Barnyard's betting that somewhere in that ocean of simple islands are the seeds of bigger games. To find them, Armstrong says the studio is experimenting with Fortnite's discoverability tools and avoiding chasing the obvious trends, with the hope of building something "fresh and interesting" in that space. "It's the risky move, but it's the one that wins," he said, noting that even while being risky, he and his coworkers are "having fun" in a year where many of his friends aren't.
It's to Armstrong and Cieslar's credit that they were as passionate about talking about the problems they face making Fortnite Islands as they were about the advantages. And unlike the "creative limitations," these problems don't necessarily become advantages if you just change your perspective.
First, there's the obvious fact that the tools are limited. Developers on UEFN can't make their own guns, are stuck with the core movement speeds and animations of Fortnite, and obviously can't figure out where those dang balls are.
Second, there are problems with discoverability. Epic's competing platform Roblox has been dinged for turning its games marketplace into a nightmare of pay-to-win visibility, and Fortnite's Islands are at risk of being drowned out by creators who understand how to game the algorithms. "I've seen some really good, interesting things, and they're just buried because they don't have the right thumbnail, because they don't appeal to the audience immediately, and because they don't get on the tabs that are algorithmically chosen and decide what will succeed," Armstrong observed.
And third, Epic Games' monetization method for developer making Fortnite Islands isn't stable—yet. Armstrong has faith that UEFN's development team is all-in on making a business that supports developers, but he's worried the finance side of the company isn't willing to take big risks. The glaring issue right now he said, is that Epic effectively "double dips" with its engagement-based monetization model.
Here's how: right now, Epic Games distributes 40 percent of net revenue from Fortnite to developers operating in the Fortnite ecosystem. So that's 60 percent for itself, 40 percent for what is in theory this massive pool of developers.
That 40 percent should be a big chunk of change for third-party creators—but it isn't. Epic itself gets to pull money from that pool because its Fortnite islands—including its Battle Royale mode, are considered part of the ecosystem. Epic has explained that the initial 60 percent of revenue pays for "servers, customer service, back-end development, fraud protection, and all the things needed to run this ecosystem," and that the money it receives from the shared 40 percent pool "funds its game teams moving forward."
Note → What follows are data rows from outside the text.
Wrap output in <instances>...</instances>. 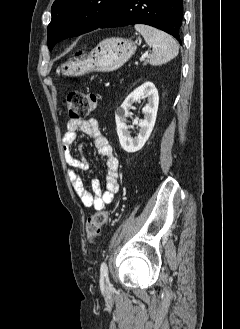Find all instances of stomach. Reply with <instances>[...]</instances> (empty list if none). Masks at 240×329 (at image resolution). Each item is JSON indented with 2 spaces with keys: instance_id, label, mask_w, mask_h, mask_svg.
<instances>
[{
  "instance_id": "1",
  "label": "stomach",
  "mask_w": 240,
  "mask_h": 329,
  "mask_svg": "<svg viewBox=\"0 0 240 329\" xmlns=\"http://www.w3.org/2000/svg\"><path fill=\"white\" fill-rule=\"evenodd\" d=\"M136 51V44L123 38H108L100 42L85 58L61 63L57 72L78 76L92 71L110 72L120 68Z\"/></svg>"
}]
</instances>
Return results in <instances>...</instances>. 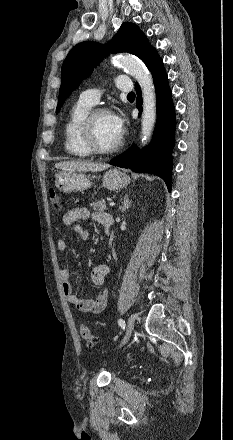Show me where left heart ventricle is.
<instances>
[{
	"mask_svg": "<svg viewBox=\"0 0 233 440\" xmlns=\"http://www.w3.org/2000/svg\"><path fill=\"white\" fill-rule=\"evenodd\" d=\"M94 140L101 148L112 147L120 138L113 125L111 114L99 115L94 121Z\"/></svg>",
	"mask_w": 233,
	"mask_h": 440,
	"instance_id": "left-heart-ventricle-1",
	"label": "left heart ventricle"
}]
</instances>
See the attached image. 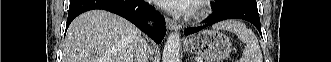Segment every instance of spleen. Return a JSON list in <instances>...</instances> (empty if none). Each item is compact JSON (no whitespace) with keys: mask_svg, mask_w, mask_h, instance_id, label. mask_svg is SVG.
Masks as SVG:
<instances>
[{"mask_svg":"<svg viewBox=\"0 0 331 62\" xmlns=\"http://www.w3.org/2000/svg\"><path fill=\"white\" fill-rule=\"evenodd\" d=\"M214 30H226L236 34L245 48L240 62H262V52L255 34L242 22L226 20L213 26Z\"/></svg>","mask_w":331,"mask_h":62,"instance_id":"obj_1","label":"spleen"}]
</instances>
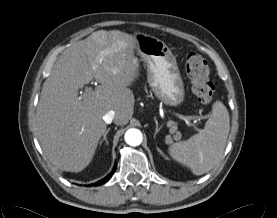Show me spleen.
Instances as JSON below:
<instances>
[{"label":"spleen","instance_id":"3e777b00","mask_svg":"<svg viewBox=\"0 0 277 218\" xmlns=\"http://www.w3.org/2000/svg\"><path fill=\"white\" fill-rule=\"evenodd\" d=\"M230 130L229 113L221 101L213 104L202 132L169 147L170 155L195 175L210 171L221 159Z\"/></svg>","mask_w":277,"mask_h":218}]
</instances>
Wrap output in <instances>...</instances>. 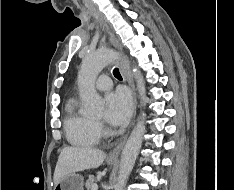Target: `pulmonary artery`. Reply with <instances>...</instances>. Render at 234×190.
Returning a JSON list of instances; mask_svg holds the SVG:
<instances>
[{"instance_id": "1", "label": "pulmonary artery", "mask_w": 234, "mask_h": 190, "mask_svg": "<svg viewBox=\"0 0 234 190\" xmlns=\"http://www.w3.org/2000/svg\"><path fill=\"white\" fill-rule=\"evenodd\" d=\"M95 84L99 90H107L111 87V81L108 76L99 77Z\"/></svg>"}]
</instances>
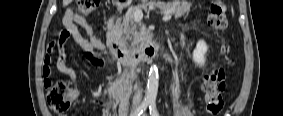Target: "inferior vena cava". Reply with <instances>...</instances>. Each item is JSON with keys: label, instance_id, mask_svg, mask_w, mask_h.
Listing matches in <instances>:
<instances>
[{"label": "inferior vena cava", "instance_id": "inferior-vena-cava-1", "mask_svg": "<svg viewBox=\"0 0 283 116\" xmlns=\"http://www.w3.org/2000/svg\"><path fill=\"white\" fill-rule=\"evenodd\" d=\"M133 76H134V78H137V75H135V73H133ZM141 100H142V89H141V87H138L135 90V94L133 96V102L134 103H140Z\"/></svg>", "mask_w": 283, "mask_h": 116}]
</instances>
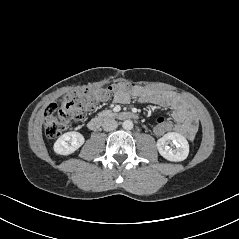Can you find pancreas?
Wrapping results in <instances>:
<instances>
[{"label":"pancreas","instance_id":"pancreas-1","mask_svg":"<svg viewBox=\"0 0 239 239\" xmlns=\"http://www.w3.org/2000/svg\"><path fill=\"white\" fill-rule=\"evenodd\" d=\"M112 111L111 110H104L101 113H99V115H106V114H111Z\"/></svg>","mask_w":239,"mask_h":239}]
</instances>
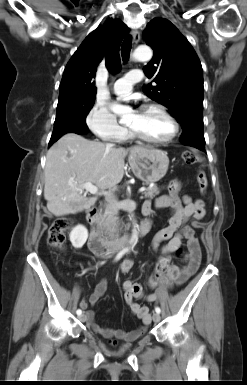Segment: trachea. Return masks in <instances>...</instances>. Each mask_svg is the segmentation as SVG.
Listing matches in <instances>:
<instances>
[{
  "label": "trachea",
  "mask_w": 247,
  "mask_h": 385,
  "mask_svg": "<svg viewBox=\"0 0 247 385\" xmlns=\"http://www.w3.org/2000/svg\"><path fill=\"white\" fill-rule=\"evenodd\" d=\"M131 51V36H127L121 46V54L124 62L128 61Z\"/></svg>",
  "instance_id": "1"
}]
</instances>
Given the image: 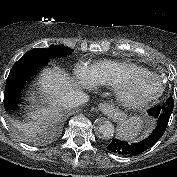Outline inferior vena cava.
<instances>
[{
    "mask_svg": "<svg viewBox=\"0 0 177 177\" xmlns=\"http://www.w3.org/2000/svg\"><path fill=\"white\" fill-rule=\"evenodd\" d=\"M89 101V95L83 91L73 90L67 93L60 100L61 105L65 108L77 107Z\"/></svg>",
    "mask_w": 177,
    "mask_h": 177,
    "instance_id": "obj_1",
    "label": "inferior vena cava"
}]
</instances>
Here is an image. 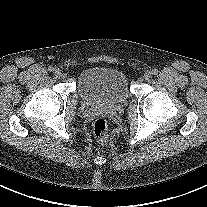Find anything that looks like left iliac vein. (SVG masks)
<instances>
[{
  "label": "left iliac vein",
  "instance_id": "left-iliac-vein-1",
  "mask_svg": "<svg viewBox=\"0 0 207 207\" xmlns=\"http://www.w3.org/2000/svg\"><path fill=\"white\" fill-rule=\"evenodd\" d=\"M151 76H152V72H150V71H147V72L144 73V79H145V80L150 79Z\"/></svg>",
  "mask_w": 207,
  "mask_h": 207
}]
</instances>
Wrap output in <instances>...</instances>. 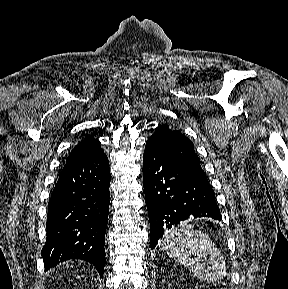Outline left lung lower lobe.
<instances>
[{
    "instance_id": "1",
    "label": "left lung lower lobe",
    "mask_w": 288,
    "mask_h": 289,
    "mask_svg": "<svg viewBox=\"0 0 288 289\" xmlns=\"http://www.w3.org/2000/svg\"><path fill=\"white\" fill-rule=\"evenodd\" d=\"M143 184L151 249L166 229L190 216L221 220L208 179L172 161L150 140L143 156Z\"/></svg>"
}]
</instances>
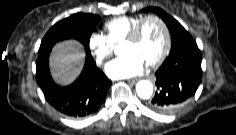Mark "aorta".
I'll return each mask as SVG.
<instances>
[{
    "label": "aorta",
    "instance_id": "762f6f07",
    "mask_svg": "<svg viewBox=\"0 0 236 135\" xmlns=\"http://www.w3.org/2000/svg\"><path fill=\"white\" fill-rule=\"evenodd\" d=\"M136 93L142 99H149L153 93V85L148 80H141L136 84Z\"/></svg>",
    "mask_w": 236,
    "mask_h": 135
}]
</instances>
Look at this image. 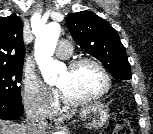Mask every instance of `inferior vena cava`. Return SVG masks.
Returning a JSON list of instances; mask_svg holds the SVG:
<instances>
[{"label":"inferior vena cava","instance_id":"inferior-vena-cava-1","mask_svg":"<svg viewBox=\"0 0 153 134\" xmlns=\"http://www.w3.org/2000/svg\"><path fill=\"white\" fill-rule=\"evenodd\" d=\"M26 120L27 134H44L46 122L43 117L27 109Z\"/></svg>","mask_w":153,"mask_h":134}]
</instances>
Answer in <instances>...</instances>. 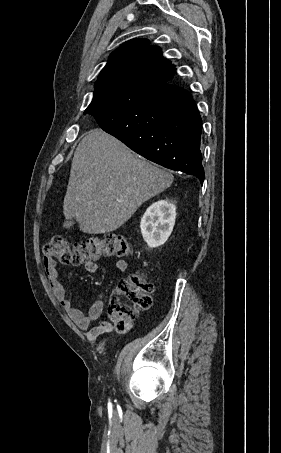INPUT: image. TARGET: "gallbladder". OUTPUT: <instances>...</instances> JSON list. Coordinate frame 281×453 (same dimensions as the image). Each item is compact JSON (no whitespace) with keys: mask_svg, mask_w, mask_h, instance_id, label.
I'll use <instances>...</instances> for the list:
<instances>
[{"mask_svg":"<svg viewBox=\"0 0 281 453\" xmlns=\"http://www.w3.org/2000/svg\"><path fill=\"white\" fill-rule=\"evenodd\" d=\"M74 225H75V224H74L73 222L71 223V221H69V220H66V221H64V223H63V226H64V228H66V229H69V228H71V226L73 227Z\"/></svg>","mask_w":281,"mask_h":453,"instance_id":"obj_1","label":"gallbladder"}]
</instances>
Armstrong thinks that model is keeping many talented developers from jumping in. He'd even rather Epic reduce the amount of revenue shared with creators to as low as 30 percent, but then just remove itself from the pool of eligible recipients. "All of a sudden, the professional developers that they want to come in here and be doing this will come in because that's when it turns into profitability."
But Armstrong and Cieslar were still enthusiastic about Epic's vision for Fortnite-based game development. Put into perspective, the pair have decided that they would rather wrestle with the discoverability challenges of a new platform and the uncertain revenue model than slog away on a longer cycle to compete on PC or consoles.
Epic, Roblox Corp., and other companies are offering something developers want: platforms with built-in audiences and easy-to-use tools that let players access games with the click of a button. But it will be how fast they can improve their technology and establish effective monetization tools that will determine if they're stable enough to build proper studios on.